Publié le par dans Rémunération BTP.

Un arrêt récent est l’occasion de rappeler les conditions nécessaires à l’octroi d’une contrepartie sous forme de repos ou sous forme financière à vos salariés pour les temps d’habillage et de déshabillage.

Temps d’habillage et de déshabillage : un petit rappel de la définition

Le Code du Travail définit ce temps d’habillage et de déshabillage comme étant « le temps nécessaire aux opérations d'habillage et de déshabillage, lorsque le port d'une tenue de travail est imposé par des dispositions légales, des stipulations conventionnelles, le règlement intérieur ou le contrat de travail et que l'habillage et le déshabillage doivent être réalisés dans l'entreprise ou sur le lieu de travail, fait l'objet de contreparties.

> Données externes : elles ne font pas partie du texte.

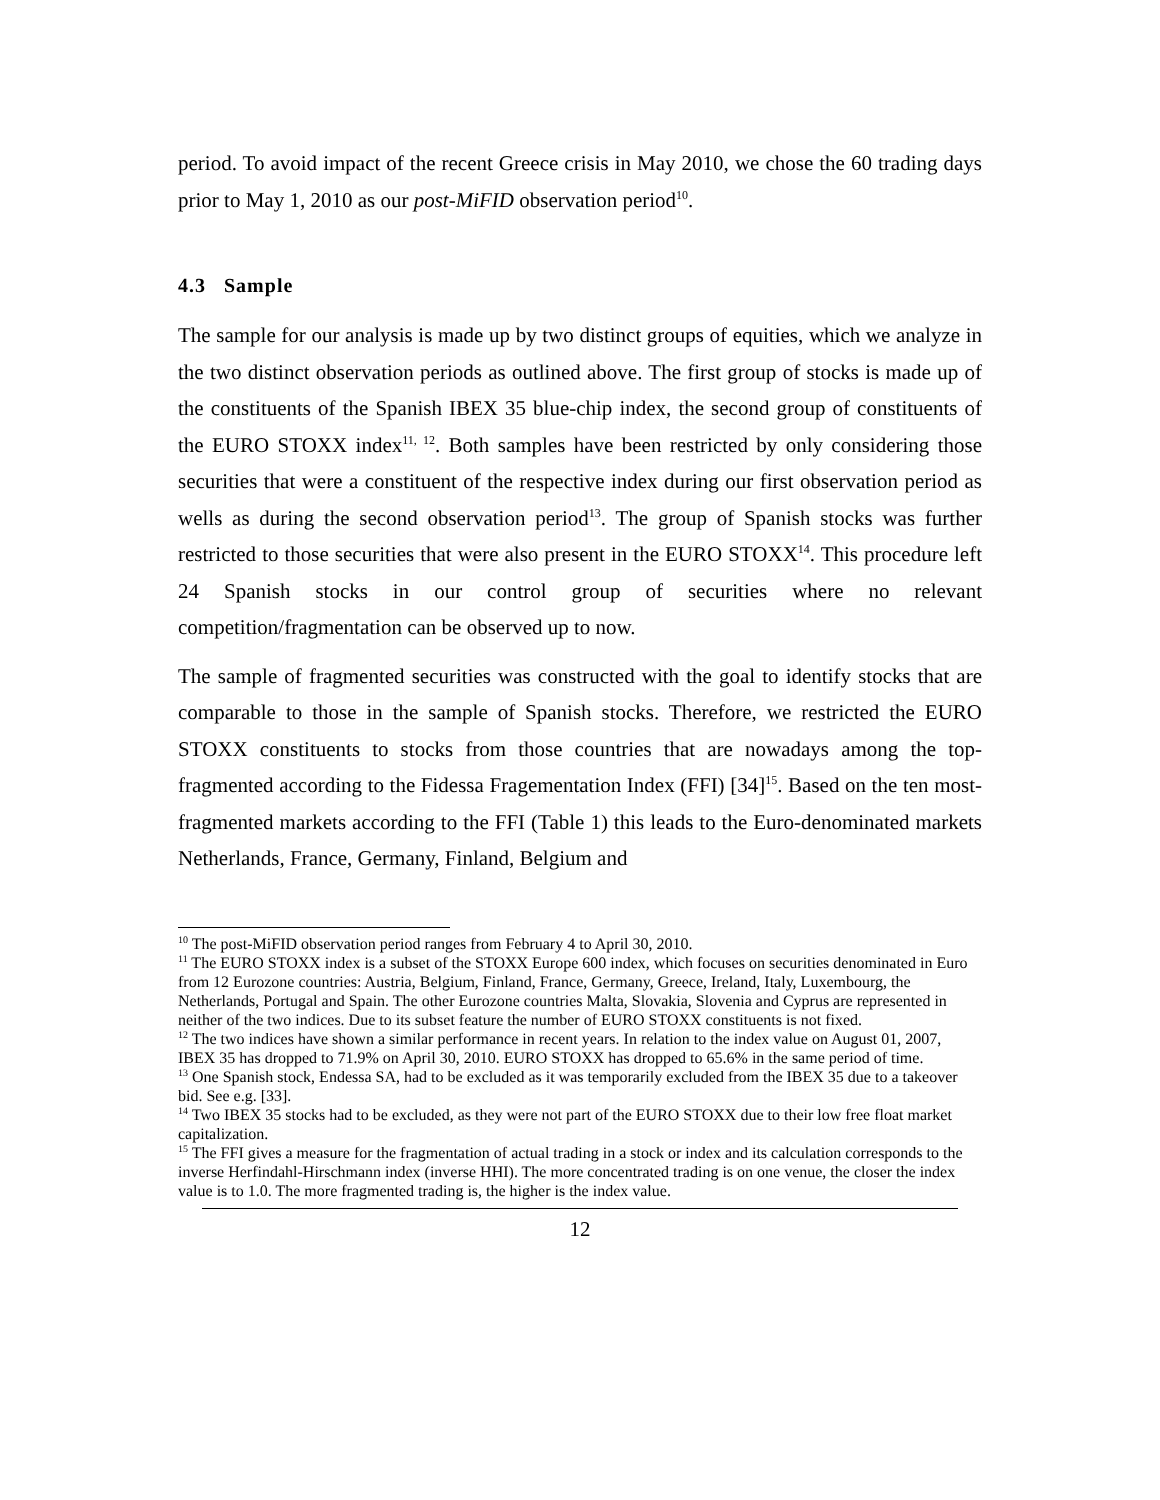period. To avoid impact of the recent Greece crisis in May 2010, we chose the 60 trading days prior to May 1, 2010 as our post-MiFID observation period<sup>10</sup>.
4.3 Sample
The sample for our analysis is made up by two distinct groups of equities, which we analyze in the two distinct observation periods as outlined above. The first group of stocks is made up of the constituents of the Spanish IBEX 35 blue-chip index, the second group of constituents of the EURO STOXX index<sup>11, 12</sup>. Both samples have been restricted by only considering those securities that were a constituent of the respective index during our first observation period as wells as during the second observation period<sup>13</sup>. The group of Spanish stocks was further restricted to those securities that were also present in the EURO STOXX<sup>14</sup>. This procedure left 24 Spanish stocks in our control group of securities where no relevant competition/fragmentation can be observed up to now.
The sample of fragmented securities was constructed with the goal to identify stocks that are comparable to those in the sample of Spanish stocks. Therefore, we restricted the EURO STOXX constituents to stocks from those countries that are nowadays among the top-fragmented according to the Fidessa Fragementation Index (FFI) [34]<sup>15</sup>. Based on the ten most-fragmented markets according to the FFI (Table 1) this leads to the Euro-denominated markets Netherlands, France, Germany, Finland, Belgium and
<sup>10</sup> The post-MiFID observation period ranges from February 4 to April 30, 2010.
<sup>11</sup> The EURO STOXX index is a subset of the STOXX Europe 600 index, which focuses on securities denominated in Euro from 12 Eurozone countries: Austria, Belgium, Finland, France, Germany, Greece, Ireland, Italy, Luxembourg, the Netherlands, Portugal and Spain. The other Eurozone countries Malta, Slovakia, Slovenia and Cyprus are represented in neither of the two indices. Due to its subset feature the number of EURO STOXX constituents is not fixed.
<sup>12</sup> The two indices have shown a similar performance in recent years. In relation to the index value on August 01, 2007, IBEX 35 has dropped to 71.9% on April 30, 2010. EURO STOXX has dropped to 65.6% in the same period of time.
<sup>13</sup> One Spanish stock, Endessa SA, had to be excluded as it was temporarily excluded from the IBEX 35 due to a takeover bid. See e.g. [33].
<sup>14</sup> Two IBEX 35 stocks had to be excluded, as they were not part of the EURO STOXX due to their low free float market capitalization.
<sup>15</sup> The FFI gives a measure for the fragmentation of actual trading in a stock or index and its calculation corresponds to the inverse Herfindahl-Hirschmann index (inverse HHI). The more concentrated trading is on one venue, the closer the index value is to 1.0. The more fragmented trading is, the higher is the index value.
12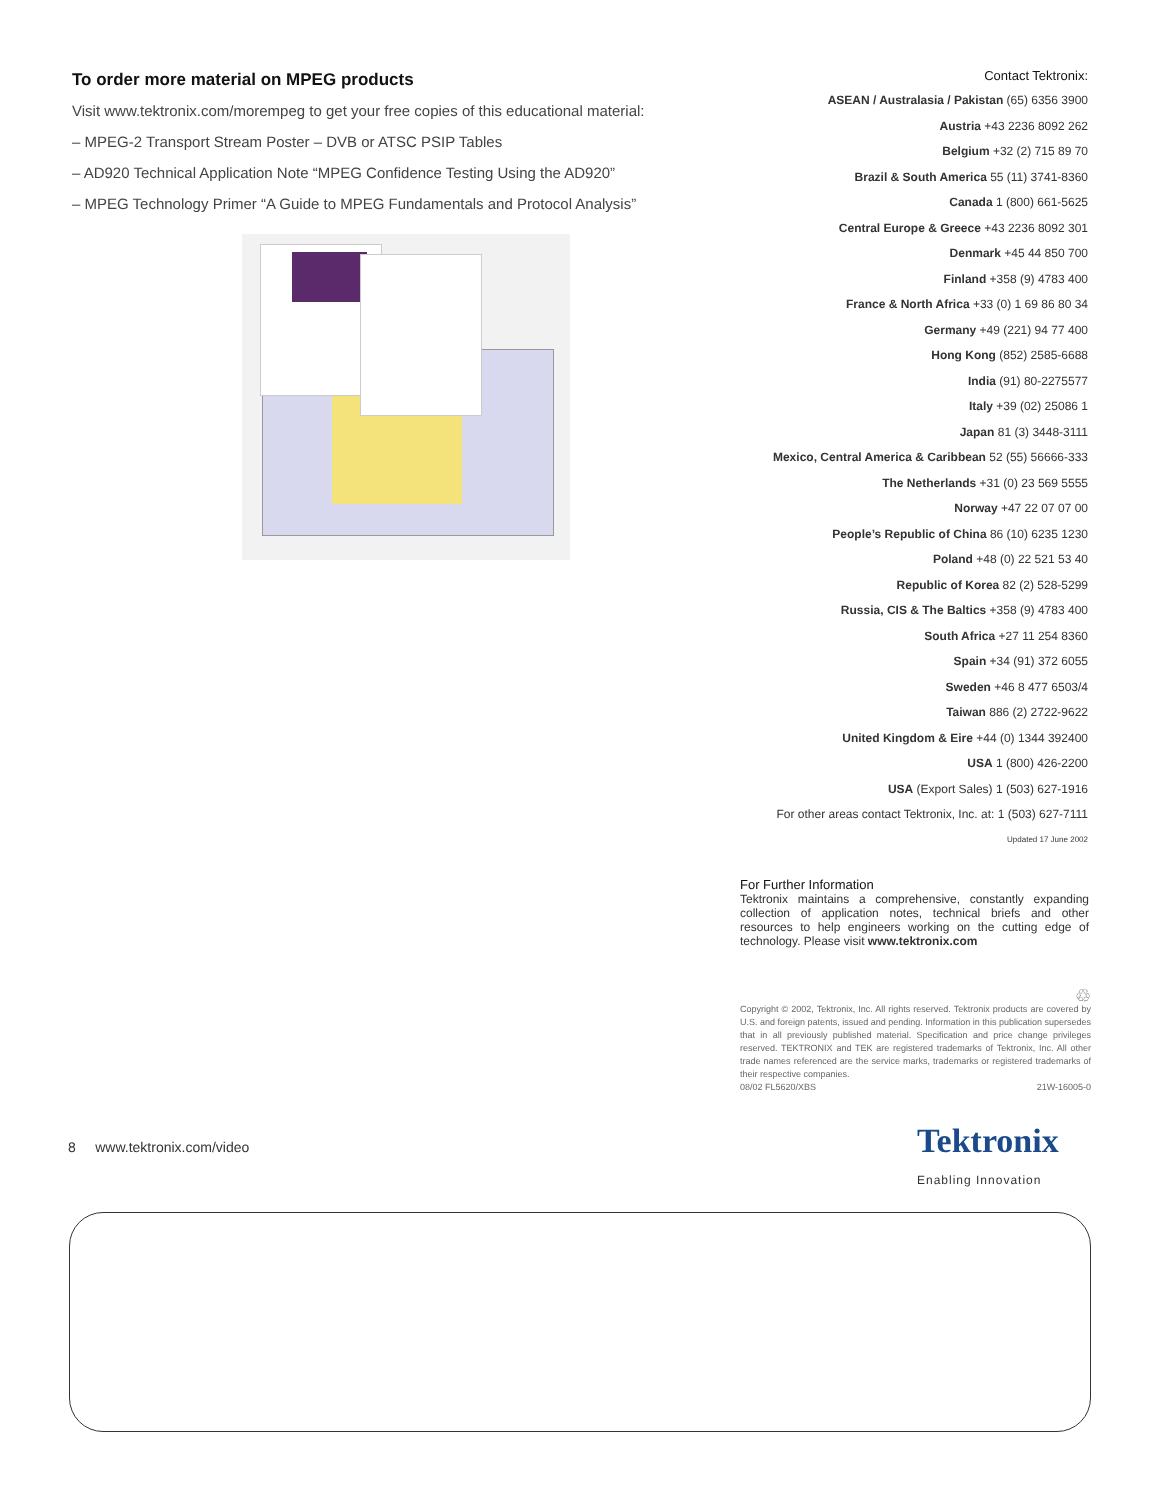To order more material on MPEG products
Visit www.tektronix.com/morempeg to get your free copies of this educational material:
– MPEG-2 Transport Stream Poster – DVB or ATSC PSIP Tables
– AD920 Technical Application Note “MPEG Confidence Testing Using the AD920”
– MPEG Technology Primer “A Guide to MPEG Fundamentals and Protocol Analysis”
Contact Tektronix:
ASEAN / Australasia / Pakistan (65) 6356 3900
Austria +43 2236 8092 262
Belgium +32 (2) 715 89 70
Brazil & South America 55 (11) 3741-8360
Canada 1 (800) 661-5625
Central Europe & Greece +43 2236 8092 301
Denmark +45 44 850 700
Finland +358 (9) 4783 400
France & North Africa +33 (0) 1 69 86 80 34
Germany +49 (221) 94 77 400
Hong Kong (852) 2585-6688
India (91) 80-2275577
Italy +39 (02) 25086 1
Japan 81 (3) 3448-3111
Mexico, Central America & Caribbean 52 (55) 56666-333
The Netherlands +31 (0) 23 569 5555
Norway +47 22 07 07 00
People’s Republic of China 86 (10) 6235 1230
Poland +48 (0) 22 521 53 40
Republic of Korea 82 (2) 528-5299
Russia, CIS & The Baltics +358 (9) 4783 400
South Africa +27 11 254 8360
Spain +34 (91) 372 6055
Sweden +46 8 477 6503/4
Taiwan 886 (2) 2722-9622
United Kingdom & Eire +44 (0) 1344 392400
USA 1 (800) 426-2200
USA (Export Sales) 1 (503) 627-1916
For other areas contact Tektronix, Inc. at: 1 (503) 627-7111
Updated 17 June 2002
For Further Information
Tektronix maintains a comprehensive, constantly expanding collection of application notes, technical briefs and other resources to help engineers working on the cutting edge of technology. Please visit www.tektronix.com
♲
Copyright © 2002, Tektronix, Inc. All rights reserved. Tektronix products are covered by U.S. and foreign patents, issued and pending. Information in this publication supersedes that in all previously published material. Specification and price change privileges reserved. TEKTRONIX and TEK are registered trademarks of Tektronix, Inc. All other trade names referenced are the service marks, trademarks or registered trademarks of their respective companies.
08/02 FL5620/XBS 21W-16005-0
8 www.tektronix.com/video Tektronix
Enabling Innovation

Ces contreparties sont accordées soit sous forme de repos, soit sous forme financière ».

L’attribution d’une contrepartie financière aux temps d’habillage et de déshabillage est donc soumise à deux conditions cumulatives :

  • votre salarié doit être astreint de porter une tenue de travail ;
  • il doit être obligé de la revêtir et de l’enlever sur le lieu de travail.

Contrepartie au temps d’habillage et de déshabillage : un exemple de contentieux

Dans cette affaire, des salariés d’une entreprise de Travaux publics ont saisi la juridiction prud’homale en référé, procédure d’urgence, afin de se voir payer une contrepartie au temps nécessaire aux opérations d’habillage et de déshabillage.

La cour d’appel avait décidé qu’il n’y avait lieu à référé au motif qu’il n’existait pas de trouble manifestement illicite et qu’il existait une contestation sérieuse à l’obligation de verser une contrepartie aux salariés, ce que confirme la Haute Juridiction.

Notez-le
La notion d'urgence peut être admise s'agissant pour les salariés d'obtenir une contrepartie financière des temps d'habillage et de déshabillage mais il faut pour pouvoir ordonner toutes mesures ou allouer aux salariés une provision qu'il n'y ait pas de contestation sérieuse ou que l'existence de l'obligation ne soit pas sérieusement contestable.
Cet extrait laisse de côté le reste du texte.